Translated from the Spanish by Nick Caistor & Lorenza Garcia
One trip. Two love stories. Three voices.
Lito is ten years old and is almost sure he can change the weather when he concentrates very hard. His father, Mario, anxious to create a memory that will last for his son’s lifetime, takes him on a road trip in a truck called Pedro. But Lito doesn’t know that this might be their last trip: Mario is gravely ill. Together, father and son embark on a journey which takes them through strange geographies that seem to meld the different parts of the Spanish-speaking world. In the meantime, Lito’s mother, Elena, restlessly seeks support in books, and soon undertakes an adventure of her own that will challenge her moral limits. Each narrative–of father, son, and mother–embodies one of the different ways that we talk to ourselves: through speech, through thought, and through writing.
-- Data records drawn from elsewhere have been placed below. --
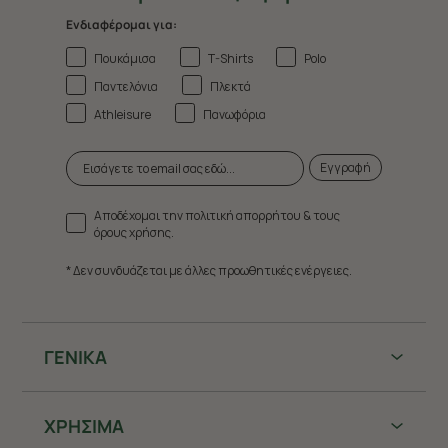
Ενδιαφέρομαι για:
Πουκάμισα
T-Shirts
Polo
Παντελόνια
Πλεκτά
Athleisure
Πανωφόρια
Εγγραφή
Αποδέχομαι την πολιτική απορρήτου & τους
όρους χρήσης.
* Δεν συνδυάζεται με άλλες προωθητικές ενέργειες.
ΓΕΝΙΚΑ
ΧΡHΣΙΜΑ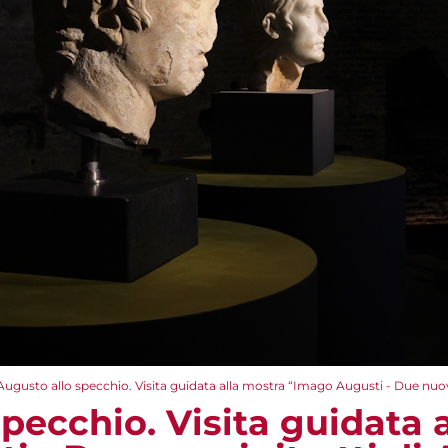
Augusto allo specchio. Visita guidata alla mostra “Imago Augusti - Due nuov
pecchio. Visita guidata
While neither of them dares to tell the complete truth to the other two, their individual voices nonetheless form a poignant conversation.
Sooner or later, we all face loss. Andrés Neuman movingly narrates the ways the lives of those who survive loss are transformed. Talking to Ourselves presents a tender yet unsentimental portrait of the workings of love and family.
About the Author
Andrés Neuman was born in 1977 in Buenos Aires, Argentina, and grew up in Spain. He was selected as one of Granta’s Best of Young Spanish-Language Novelists and was elected to the Bogotá39 list. Traveler of the Century (FSG, 2012) was the winner of the Alfaguara Prize and the National Critics Prize, Spain’s two most prestigious literary awards, as well as of a special commendation from the jury of the Independent Foreign Fiction Prize. Neuman has taught Latin American literature at the University of Granada.
The core theme of this story highlights the loneliness of the characters in their inability to deal with real dialogue. And the author’s success is to accomplish this task with remarkable subtle writing of literary quality. His previous novel, Traveller of the Century, was shortlisted for the Independent Foreign Fiction Prize and the International IMPAC Dublin Literary Award.